Document segment:
Literature[edit | edit source]

  • Scotland; 2008 (2003-2004) PMID 18477126 -- "Low-dose palliative splenic irradiation in haematolymphoid malignancy." (Shrimali RK, J Med Imaging Radiat Oncol. 2008 Jun;52(3):297-302.)
    • Retrospective. 22 courses for 19 patients. Total dose 1.5 - 8.0 Gy (median 4.5 Gy), fractional dose 0.25 - 1 Gy delivered weekly or twice weekly. AP/PA. Median field reduction 25%
    • Outcome: 85% successful in symptom palliation, but only 25% produced hematologic response
    • Conclusion: splenic irradiation effective and well-tolerated palliative treatment option
  • Vienna, 2003 (Austria) PMID 12624513 -- "Short-time splenic irradiation for splenomegaly." (Schratter-Sehn AU, Onkologie. 2003 Feb;26(1):21-4.)
    • Retrospective. 49 patients (CLL 6, CML 14, NHL 6, MPD 16, OMF 6, AML 1) treated with 85 courses with A) low dose <1 Gy/fx prolonged vs. B) conventional 2Gy/fx. Spleen pretreatment doses 3-70 Gy (mean 21 Gy)
    • Outcomes: spleen reduction 55/85 patients (Group A 47/72, Group B 8/13), clinical improvement 62/85 (Group A 57/72, Group B 5/13). Rapid response in 23 patients, with field reduction during treatment
    • Conclusion: Conventional short treatment showed rapid response, no difference in toxicity
  • Naval Medical Center, San Diego, 2003 (1990-2001) PMID 12714892 -- "Palliative irradiation of the spleen." (McFarland JT, Am J Clin Oncol. 2003 Apr;26(2):178-83.)
    • Retrospective. 17 patients (5 CML, 4 CLL, 4 Myelofibrosis, 2 PCV, 1 ITP, 1 AML). Symptomatic splenomegaly
    • RT schedule: Week 1 - 0.5 Gy x2 fx, Week 2 - 0.75 Gy x2 fx, Week 3 - 1 Gy x2 fx
    • Outcome: 22/25 treatments resulted in decreased pain and symptoms. 5 patients retreated, 1 patient 5 treatments
    • Conclusion: Effective palliation. Retreatment possible. Less effective for ITP or leukocytosis
  • Mayo, 1998 PMID 9827926 -- "Splenic irradiation for symptomatic splenomegaly associated with myelofibrosis with myeloid metaplasia." (Elliott MA, Br J Haematol. 1998 Nov;103(2):505-11.)
    • Retrospective. 23 patients with MMM treated with 50 courses of SI. RT: Median total dose 2.8 Gy, given in median 7.5 fractions.
    • Outcomes: 94% reduction in spleen size. 8/23 received multiple courses, 9/23 underwent splenectomy
    • Toxicity: 43% significant cytopenia, 26% life-threatening cytopenia after a single course, 13% fatal sepsis or hemorrhage
    • Conclusion: Good symptomatic relief, but high risk. Should not be offered to good surgical candidates for splenectomy
  • Melbourne, 1989 (Australia) PMID 2912945 -- "A study of splenic irradiation in chronic lymphocytic leukemia." (Guiney MJ, Int J Radiat Oncol Biol Phys. 1989 Jan;16(1):225-9.)

Things to do:
(1) State whether each statement agrees with the splenic irradiation literature list. Answer yes or no and quote the deciding words: (a) the Scotland study reports that a quarter of its courses produced a hematologic response; (b) the Vienna study found more toxicity with conventional treatment; (c) the San Diego study found palliation less effective for ITP.
(2) Write the next part of the splenic irradiation literature list, starting after its last line.

Listed entries:
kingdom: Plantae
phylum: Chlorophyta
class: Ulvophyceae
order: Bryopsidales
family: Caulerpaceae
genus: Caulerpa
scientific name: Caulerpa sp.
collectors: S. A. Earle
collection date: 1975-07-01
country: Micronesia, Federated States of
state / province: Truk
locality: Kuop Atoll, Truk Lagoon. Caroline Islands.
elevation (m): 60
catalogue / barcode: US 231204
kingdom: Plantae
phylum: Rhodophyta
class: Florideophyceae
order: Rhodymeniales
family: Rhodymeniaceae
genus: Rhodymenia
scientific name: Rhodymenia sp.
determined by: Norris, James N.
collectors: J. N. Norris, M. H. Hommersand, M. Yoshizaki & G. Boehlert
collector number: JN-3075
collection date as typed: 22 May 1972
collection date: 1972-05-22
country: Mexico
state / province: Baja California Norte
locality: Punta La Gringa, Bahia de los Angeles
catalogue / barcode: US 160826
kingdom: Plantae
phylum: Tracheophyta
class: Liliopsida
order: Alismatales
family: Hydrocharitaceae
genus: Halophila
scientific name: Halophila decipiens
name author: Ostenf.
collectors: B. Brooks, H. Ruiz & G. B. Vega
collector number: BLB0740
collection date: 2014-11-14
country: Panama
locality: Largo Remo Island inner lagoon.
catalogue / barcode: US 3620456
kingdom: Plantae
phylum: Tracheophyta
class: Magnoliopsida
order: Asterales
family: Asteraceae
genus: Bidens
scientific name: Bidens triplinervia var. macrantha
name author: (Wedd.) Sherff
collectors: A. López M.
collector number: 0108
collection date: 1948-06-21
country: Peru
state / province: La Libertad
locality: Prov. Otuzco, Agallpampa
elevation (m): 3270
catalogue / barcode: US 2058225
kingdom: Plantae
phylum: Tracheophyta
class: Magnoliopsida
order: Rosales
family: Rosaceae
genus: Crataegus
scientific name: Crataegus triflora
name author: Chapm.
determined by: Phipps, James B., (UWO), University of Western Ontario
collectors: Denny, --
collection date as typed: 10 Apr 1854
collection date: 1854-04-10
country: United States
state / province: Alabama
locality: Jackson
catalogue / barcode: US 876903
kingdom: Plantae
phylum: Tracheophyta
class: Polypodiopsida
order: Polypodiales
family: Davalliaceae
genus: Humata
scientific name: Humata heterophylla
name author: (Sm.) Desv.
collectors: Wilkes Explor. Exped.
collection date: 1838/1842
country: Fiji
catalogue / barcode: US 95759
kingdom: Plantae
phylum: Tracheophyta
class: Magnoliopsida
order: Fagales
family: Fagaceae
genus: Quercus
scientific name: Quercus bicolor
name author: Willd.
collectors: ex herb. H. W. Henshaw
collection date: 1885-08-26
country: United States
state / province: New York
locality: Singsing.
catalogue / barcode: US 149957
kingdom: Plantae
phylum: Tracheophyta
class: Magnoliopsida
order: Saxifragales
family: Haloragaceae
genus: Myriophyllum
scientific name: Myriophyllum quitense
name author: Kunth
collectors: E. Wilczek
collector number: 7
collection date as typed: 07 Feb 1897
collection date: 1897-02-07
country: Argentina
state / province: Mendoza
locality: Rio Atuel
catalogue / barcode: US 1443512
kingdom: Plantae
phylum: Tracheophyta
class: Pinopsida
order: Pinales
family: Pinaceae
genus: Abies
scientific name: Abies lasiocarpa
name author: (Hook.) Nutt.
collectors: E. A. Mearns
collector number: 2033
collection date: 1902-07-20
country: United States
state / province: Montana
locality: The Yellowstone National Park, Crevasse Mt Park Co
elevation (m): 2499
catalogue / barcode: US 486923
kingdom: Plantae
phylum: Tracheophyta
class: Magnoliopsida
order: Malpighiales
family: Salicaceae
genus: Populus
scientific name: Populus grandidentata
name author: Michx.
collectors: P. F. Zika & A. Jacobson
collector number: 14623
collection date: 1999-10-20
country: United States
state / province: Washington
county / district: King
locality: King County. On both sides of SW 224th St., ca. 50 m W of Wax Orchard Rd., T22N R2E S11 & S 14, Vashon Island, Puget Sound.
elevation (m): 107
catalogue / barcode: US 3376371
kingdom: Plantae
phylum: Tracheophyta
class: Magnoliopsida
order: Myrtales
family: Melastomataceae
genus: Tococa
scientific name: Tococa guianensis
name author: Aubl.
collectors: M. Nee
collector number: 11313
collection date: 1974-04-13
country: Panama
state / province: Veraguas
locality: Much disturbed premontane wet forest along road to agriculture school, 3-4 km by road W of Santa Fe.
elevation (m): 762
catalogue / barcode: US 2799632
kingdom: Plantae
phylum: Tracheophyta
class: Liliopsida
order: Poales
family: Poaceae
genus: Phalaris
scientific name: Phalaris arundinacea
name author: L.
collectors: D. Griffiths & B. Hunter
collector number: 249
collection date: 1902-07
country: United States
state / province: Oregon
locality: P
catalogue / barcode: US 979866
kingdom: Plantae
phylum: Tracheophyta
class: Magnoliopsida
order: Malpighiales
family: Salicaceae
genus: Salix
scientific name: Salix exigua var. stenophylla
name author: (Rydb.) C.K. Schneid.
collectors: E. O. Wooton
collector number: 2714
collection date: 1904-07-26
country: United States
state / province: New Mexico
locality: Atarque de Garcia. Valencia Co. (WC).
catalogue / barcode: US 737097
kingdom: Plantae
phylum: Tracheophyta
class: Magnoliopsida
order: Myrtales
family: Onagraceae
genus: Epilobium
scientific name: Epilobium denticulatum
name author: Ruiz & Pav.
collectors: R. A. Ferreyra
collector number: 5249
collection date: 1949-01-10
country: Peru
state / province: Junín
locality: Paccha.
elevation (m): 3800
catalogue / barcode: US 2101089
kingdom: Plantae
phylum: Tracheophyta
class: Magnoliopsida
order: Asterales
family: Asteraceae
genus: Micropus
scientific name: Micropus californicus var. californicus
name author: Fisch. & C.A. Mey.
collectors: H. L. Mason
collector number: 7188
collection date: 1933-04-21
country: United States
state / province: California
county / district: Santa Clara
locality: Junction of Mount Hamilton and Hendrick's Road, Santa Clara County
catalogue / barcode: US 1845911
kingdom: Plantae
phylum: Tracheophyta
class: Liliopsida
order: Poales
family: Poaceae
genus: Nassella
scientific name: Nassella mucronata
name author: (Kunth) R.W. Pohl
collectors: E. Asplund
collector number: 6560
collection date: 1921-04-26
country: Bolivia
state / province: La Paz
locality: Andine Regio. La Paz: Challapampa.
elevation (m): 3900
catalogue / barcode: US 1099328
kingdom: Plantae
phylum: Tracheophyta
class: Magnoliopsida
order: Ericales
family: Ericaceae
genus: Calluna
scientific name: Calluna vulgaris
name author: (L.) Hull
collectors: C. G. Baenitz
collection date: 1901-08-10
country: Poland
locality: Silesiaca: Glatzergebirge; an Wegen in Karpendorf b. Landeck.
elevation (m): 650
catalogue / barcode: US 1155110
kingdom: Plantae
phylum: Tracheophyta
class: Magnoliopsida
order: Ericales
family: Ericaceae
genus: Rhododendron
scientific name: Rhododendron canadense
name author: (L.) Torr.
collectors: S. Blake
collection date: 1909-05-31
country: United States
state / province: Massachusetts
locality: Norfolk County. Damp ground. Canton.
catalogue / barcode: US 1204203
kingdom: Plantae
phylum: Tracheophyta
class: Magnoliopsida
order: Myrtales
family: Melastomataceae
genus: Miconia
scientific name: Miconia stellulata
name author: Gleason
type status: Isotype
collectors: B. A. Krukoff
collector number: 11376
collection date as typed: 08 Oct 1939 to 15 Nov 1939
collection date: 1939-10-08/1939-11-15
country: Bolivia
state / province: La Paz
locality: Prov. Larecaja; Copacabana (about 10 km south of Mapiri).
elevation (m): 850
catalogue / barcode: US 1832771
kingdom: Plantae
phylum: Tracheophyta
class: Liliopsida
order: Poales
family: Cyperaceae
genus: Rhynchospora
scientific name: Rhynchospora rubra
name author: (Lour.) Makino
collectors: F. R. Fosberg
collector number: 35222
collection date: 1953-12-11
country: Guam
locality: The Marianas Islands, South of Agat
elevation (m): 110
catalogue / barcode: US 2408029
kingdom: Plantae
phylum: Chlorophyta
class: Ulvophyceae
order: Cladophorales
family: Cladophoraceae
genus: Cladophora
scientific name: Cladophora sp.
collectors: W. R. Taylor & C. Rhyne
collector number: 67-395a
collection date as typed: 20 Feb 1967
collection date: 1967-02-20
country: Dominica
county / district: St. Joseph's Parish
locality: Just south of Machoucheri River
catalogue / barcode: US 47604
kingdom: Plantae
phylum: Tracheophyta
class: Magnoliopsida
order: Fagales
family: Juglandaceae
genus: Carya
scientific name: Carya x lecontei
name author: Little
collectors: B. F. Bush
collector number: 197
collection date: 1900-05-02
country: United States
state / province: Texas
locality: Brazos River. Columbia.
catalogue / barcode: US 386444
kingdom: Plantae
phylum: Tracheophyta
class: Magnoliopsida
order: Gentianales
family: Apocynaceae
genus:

Results of the exercise:
(1)
(a) Yes: "only 25% produced hematologic response"
(b) No: "no difference in toxicity"
(c) Yes: "Less effective for ITP or leukocytosis"

(2)
    • Retrospective. 22 patients with 32 courses of SI. RT 0.25 - 0.5 Gy/fx, fields AP/PA and decreased with response, treatment halted with response
    • Outcomes: Splenomegaly 19/31 response; Splenic pain 4/10 response; Anemia 4/16 response; Thrombocytopenia 2/14 response (and 9/14 worsening thrombocytopenia). Median duration of response 14 months (3-116)
    • Toxicity: leucopenia, thrombocytopenia. No correlation with fraction size
  • 1986 (1973-1982) PMID 2427184 -- "Splenic irradiation in the treatment of patients with chronic myelogenous leukemia or myelofibrosis with myeloid metaplasia. Results of daily and intermittent fractionation with and without concomitant hydroxyurea." (Wagner H, Cancer. 1986 Sep 15;58(6):1204-7.)
    • Retrospective. 17 patients with CML or MMM treated with 24 courses.
    • RT initially 1Gy to 15-20 Gy over 1 month, later 0.15-0.5 Gy/fx, total 0.15-6.5 Gy, given in 2-3 fx/week
    • Outcomes: 71% improvement for splenic pain, 50% improvement for splenomegaly
  • 1977 PMID 74374 -- "Irradiation for control of hypersplenism and painful splenomegaly in myeloid metaplasia." (Greenberger JS, Int J Radiat Oncol Biol Phys. 1977 Nov-Dec;2(11-12):1083-90.)
    • Cumulative total doses 5-10 Gy, well tolerated
    • No correlation between dose and spleen reduction and toxicity

Review[edit | edit source]

  • Harvard; 2008 PMID 19092156 -- "Case records of the Massachusetts General Hospital. Case 39-2008. A 51-year-old woman with splenomegaly and anemia." (Abramson JS, N Engl J Med. 2008 Dec 18;359(25):2707-18.)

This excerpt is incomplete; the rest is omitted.